Tue Feb 16, 2010 12:50 pm

Those of you had the honor of serving in SAC, will love this. Recently
released film from the National Security Archive about SAC's nuclear command
and control system. I knew about the "red phone," but this is the first
I've heard of the "gold phone." Says the Air Force made this movie to make
people feel secure after seeing "Doctor Strangelove" and "Fail Safe," but for
some reason never released it.

A lot of footage of B-52's and KC-135's, with a couple of glimpses of a B-58 or two.


_http://www.gwu.http://www.gwuhttp://wwwhttp://www.gwuhtt_
(http://www.gwu.edu/~nsarchiv/nukevault/ ... film03.htm)

Re: The Pulsing Heart of SAC (film)

Tue Feb 16, 2010 12:53 pm

By the way, thanks DZ, for sending this. I thought the WIXers would enjoy it as well!
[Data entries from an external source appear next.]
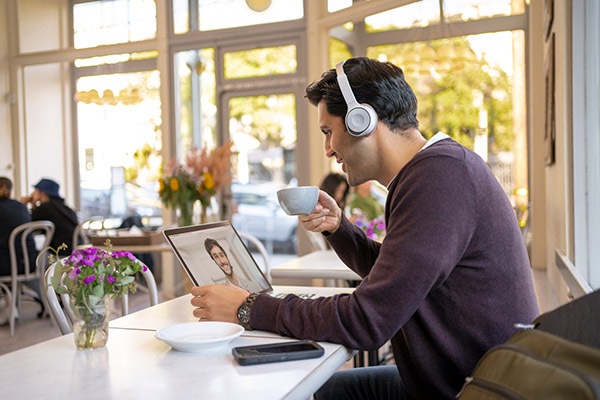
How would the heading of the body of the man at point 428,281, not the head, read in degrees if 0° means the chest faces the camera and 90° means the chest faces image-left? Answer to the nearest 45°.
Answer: approximately 90°

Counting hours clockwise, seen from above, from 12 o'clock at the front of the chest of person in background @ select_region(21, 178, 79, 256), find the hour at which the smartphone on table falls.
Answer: The smartphone on table is roughly at 9 o'clock from the person in background.

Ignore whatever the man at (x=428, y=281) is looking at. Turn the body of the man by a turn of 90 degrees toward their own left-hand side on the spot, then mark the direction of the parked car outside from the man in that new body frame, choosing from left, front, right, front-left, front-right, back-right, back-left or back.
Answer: back

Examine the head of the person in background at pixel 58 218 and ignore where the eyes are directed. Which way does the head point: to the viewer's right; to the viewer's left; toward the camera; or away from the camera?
to the viewer's left

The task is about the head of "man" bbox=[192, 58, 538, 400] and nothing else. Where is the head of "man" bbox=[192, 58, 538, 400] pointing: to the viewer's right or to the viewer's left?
to the viewer's left

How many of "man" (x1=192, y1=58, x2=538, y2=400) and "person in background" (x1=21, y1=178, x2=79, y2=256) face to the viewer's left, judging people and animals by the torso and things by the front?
2

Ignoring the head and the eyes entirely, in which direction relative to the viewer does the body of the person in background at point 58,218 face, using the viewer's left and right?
facing to the left of the viewer

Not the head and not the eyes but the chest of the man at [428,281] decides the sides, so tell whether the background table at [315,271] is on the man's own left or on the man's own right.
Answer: on the man's own right

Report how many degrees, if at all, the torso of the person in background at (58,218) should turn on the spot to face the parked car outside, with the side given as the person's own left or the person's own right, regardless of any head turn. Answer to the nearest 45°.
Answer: approximately 90° to the person's own right

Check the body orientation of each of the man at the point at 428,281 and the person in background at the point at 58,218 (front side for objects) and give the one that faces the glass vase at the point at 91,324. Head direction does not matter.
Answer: the man
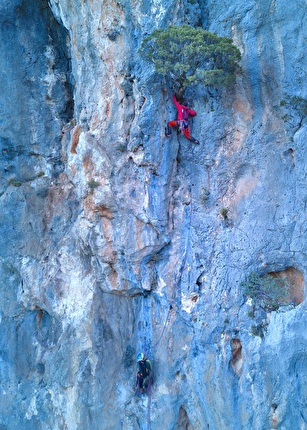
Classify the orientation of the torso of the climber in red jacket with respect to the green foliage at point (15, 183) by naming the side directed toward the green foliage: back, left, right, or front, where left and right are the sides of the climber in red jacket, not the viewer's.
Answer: left

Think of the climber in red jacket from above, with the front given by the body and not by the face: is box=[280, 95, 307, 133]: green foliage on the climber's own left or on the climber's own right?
on the climber's own right

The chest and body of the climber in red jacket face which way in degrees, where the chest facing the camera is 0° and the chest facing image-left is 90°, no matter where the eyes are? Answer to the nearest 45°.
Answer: approximately 180°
Re: The Pulsing Heart of SAC (film)

Tue Feb 16, 2010 2:07 pm

As a fomer SAC trained killer, I was fortunate enough to visit the command post at Ground Zero...er...Offutt AFB once. Amazing place - thanks for posting. Ith it jutht me or duth the narrator have a bit of a lithp?

Re: The Pulsing Heart of SAC (film)

Wed Feb 17, 2010 4:00 pm

I sure hope that at least some of the equipment has been updated. Those rotary dial phones on the panels brought a smile to my face!

Re: The Pulsing Heart of SAC (film)

Thu Feb 18, 2010 3:21 pm

cool stuff!

Tom P.

Re: The Pulsing Heart of SAC (film)

Thu Feb 18, 2010 4:48 pm

I was processing Air Force One flight plans at Andrews using WWII dated teletypes in 1972. They punched holes similar to braille in a reel of paper tape that you had to manually feed into a separate reader/sender unit which read the holes with little pins and transmitted the data by tones to Washington Center at Leesburg, Va. over a dedicated landline. It automatically sent back a received OK signal which told you the computer swallowed it or barfed it back up in which case you had to send a query over a writer unit by which you wrote with a pen which was connected mechanically to a similar unit at the other end which mimicked your handwriting exactly (?)- to find out which part of the proposed route it didn't like. They wrote back. If you couldn't understand the problem, you had to go to the phone booth in the hall and dial the number to speak to the FAA guys. Later we got our own phone, but it wasn't red.

All this equipment was whiz-bang stuff back then. This modern age in which we lived.

P

Re: The Pulsing Heart of SAC (film)

Thu Feb 18, 2010 10:27 pm

Wow, Paul! And here we always think of the Air Force as having cutting edge technology! Thanks for sharing!